WHAT YOU NEED TO DO »
Your response should be every line from the entries that includes the string "Table".

Dataset excerpts
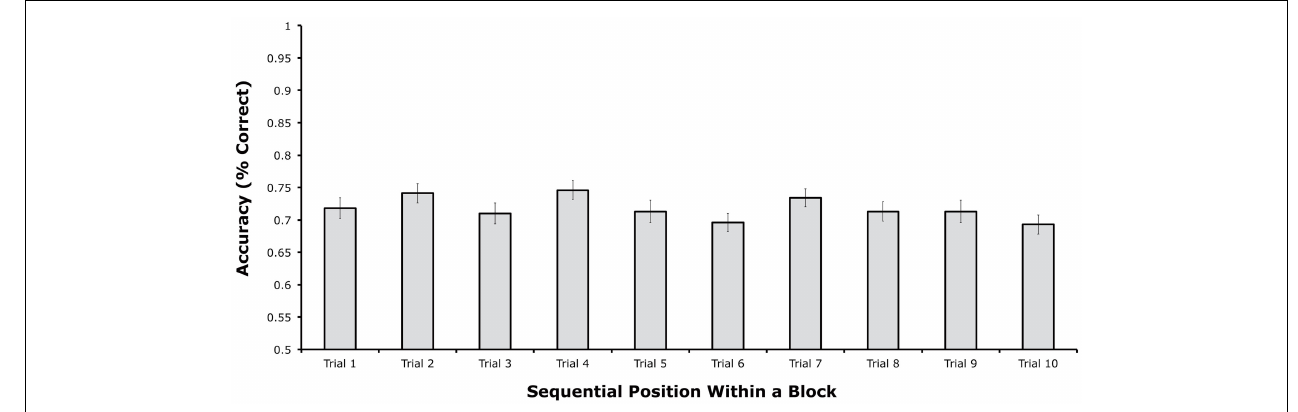
FIGURE 2 | Mean change detection accuracy from each of the 10 sequential positions within a block in Experiment 1 (error bars show 95% within-subjects confidence intervals, as described by Loftus and Loftus,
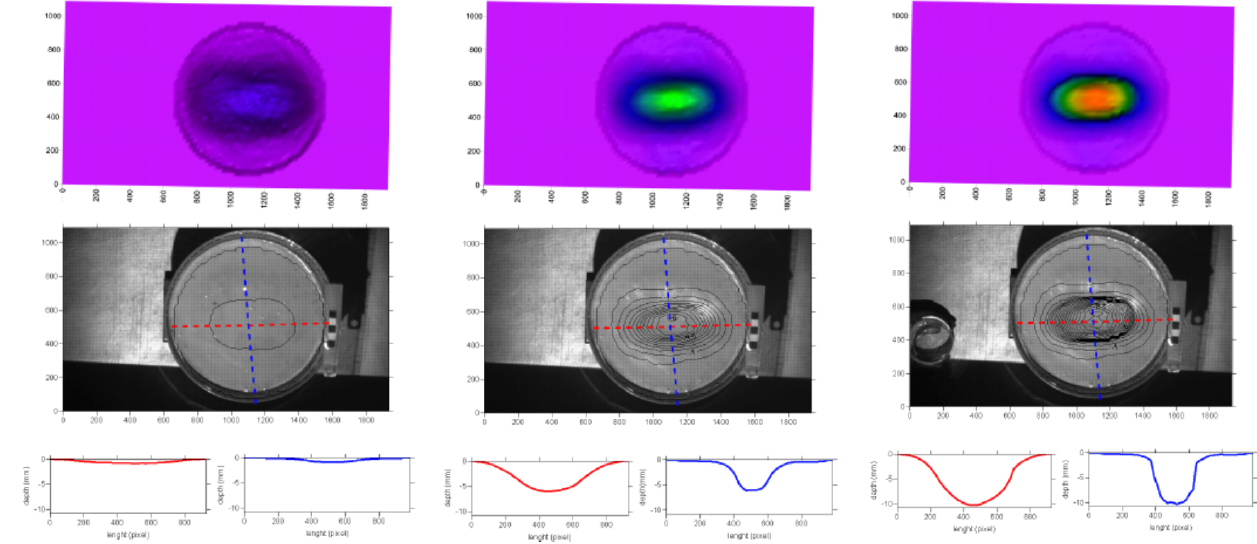
Figure 4. Example of the model results at the start, middle and end of the experiment. The images show the digital elevation model obtained with the ZEBRA software, a photograph of the model with overlapped contours and the topographic profile obtained in two orthogonal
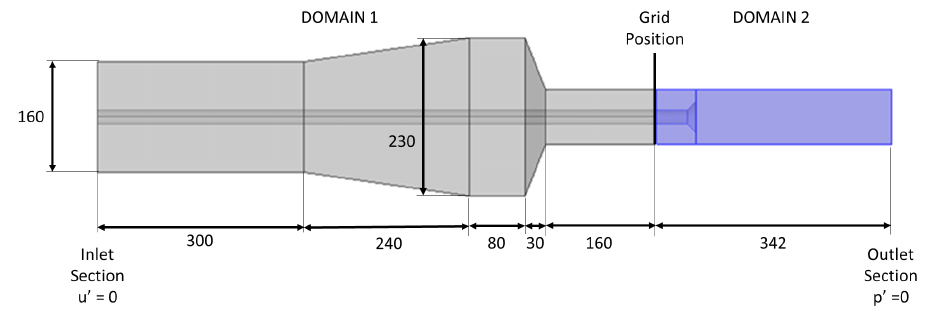
Figure 4. Numerical domain and relative boundary conditions used in the COMSOL Multiphysics ® . The area in light blue represents the domain of the burner object of the aforementioned CFD simula- tion. Dimensions are expressed in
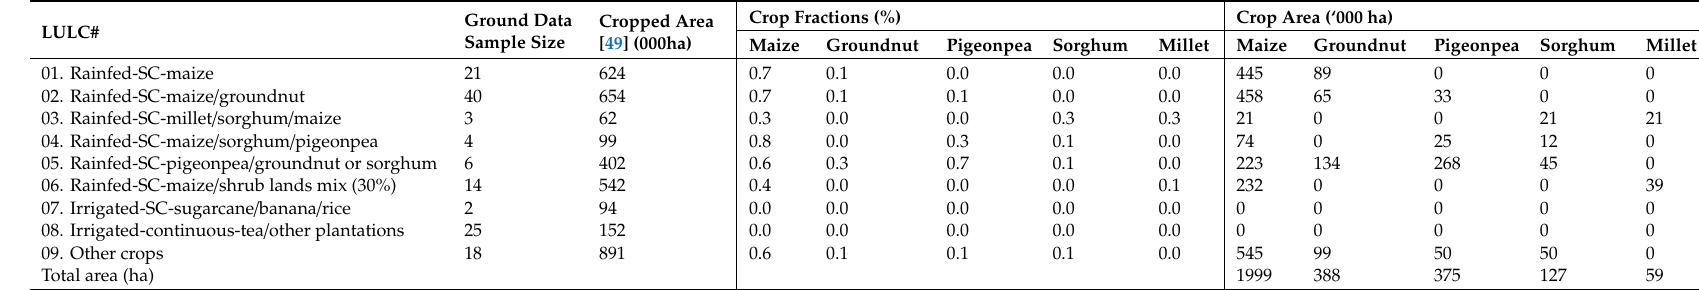
Table 5. Cropland area for each class, providing an understanding of sub-pixel fractions for the five important crops in Malawi for the crop year 2016–2017.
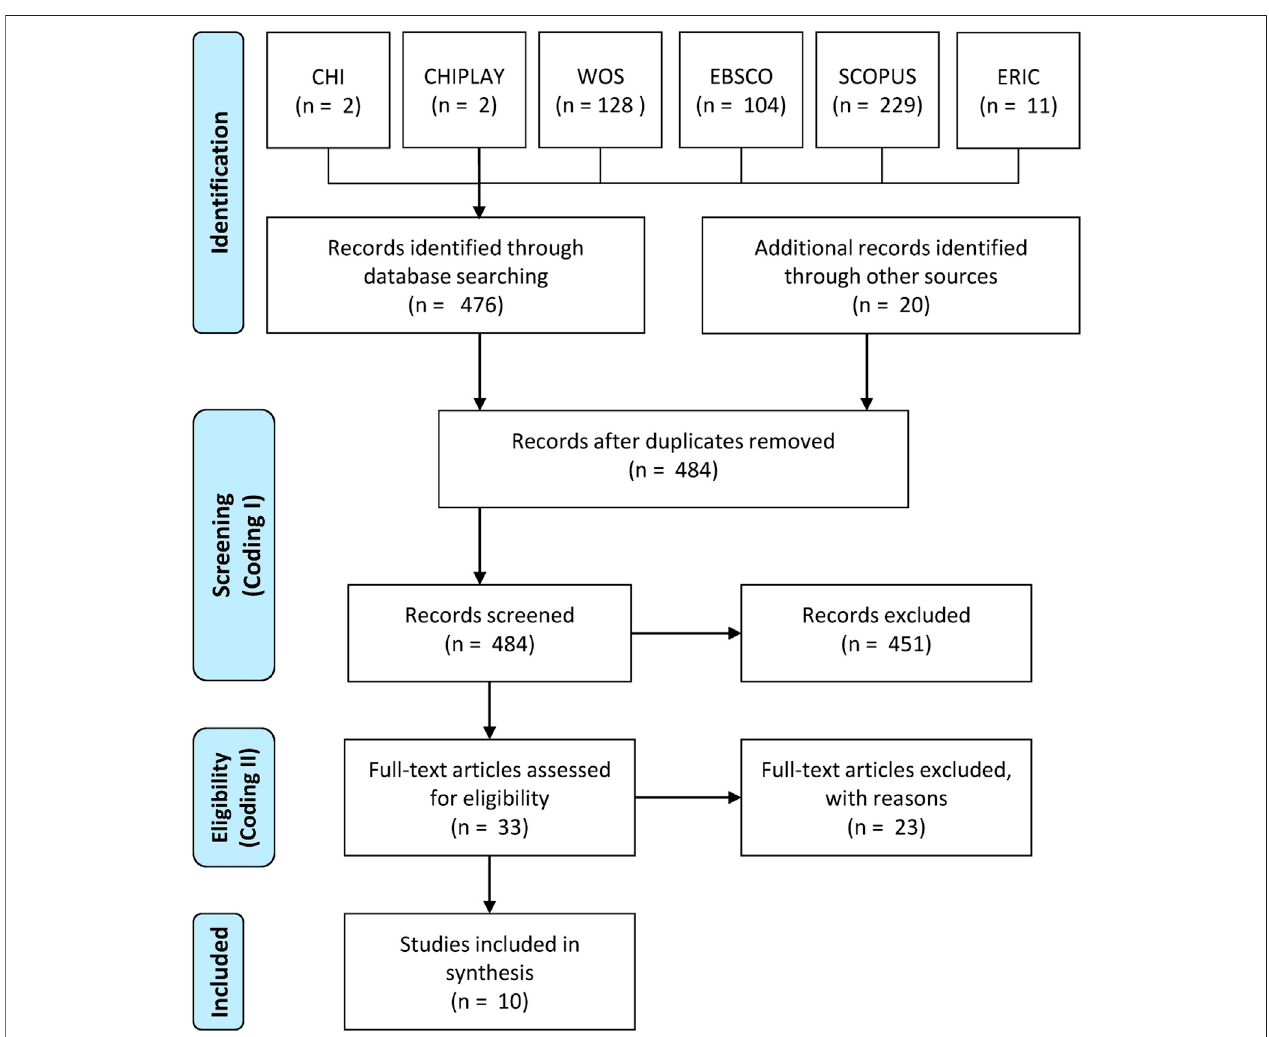
FIGURE 1 | Study collection fl owchart; based on Moher et al.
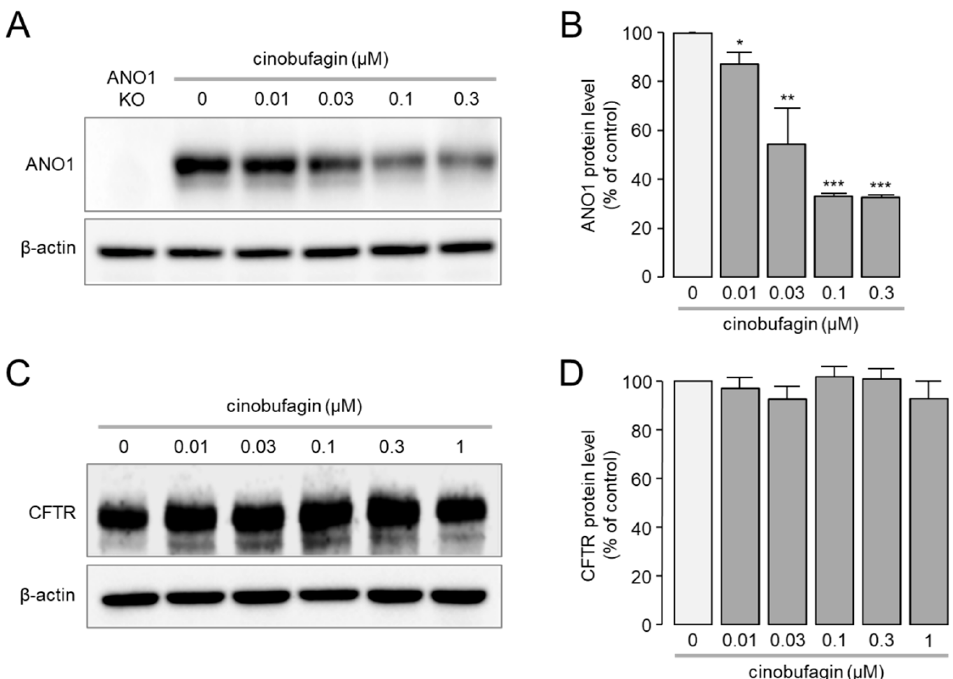
Figure 2. Effect of cinobufagin on protein expression level of ANO1 and CFTR. ( A ) Representative immunoblot analysis of ANO1 in cinobufagin-treated CAL-27 cells. Cinobufagin-treated cells at the indicated concentration for 24 h. CRISPR/Cas9 technique was used to generate CAL-27 ANO1 knockout (KO) cells. ( B ) ANO1 protein intensities were normalized to those of β -actin (mean ± S.D., n = 4). * p < 0.05, ** p < 0.01, *** p < 0.001. ( C ) Representative immunoblot blot analysis of CFTR in cinobufagin-treated FRT cells expressing human CFTR. Cinobufagin-treated cells at the indicated concentration for 24 h. ( D ) CFTR protein intensities were normalized to those of β -actin (mean ± S.D., n = 3).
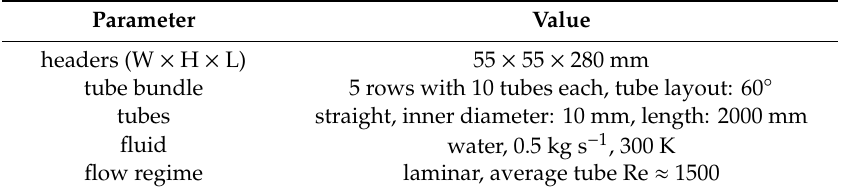
Figure 1. Schematic of the flow distribution system from Table 1.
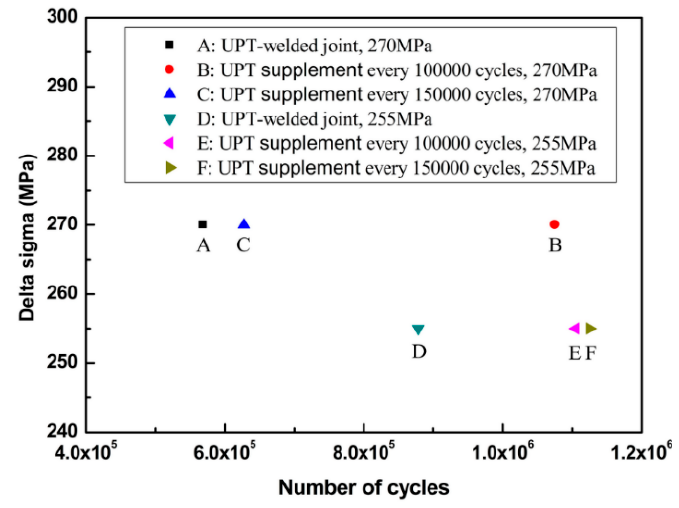
Figure 5. Fatigue data of UPT-welded joints and as-welded joints.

TASK RESPONSE »
Table 5. Cropland area for each class, providing an understanding of sub-pixel fractions for the five important crops in Malawi for the crop year 2016–2017.
Figure 1. Schematic of the flow distribution system from Table 1.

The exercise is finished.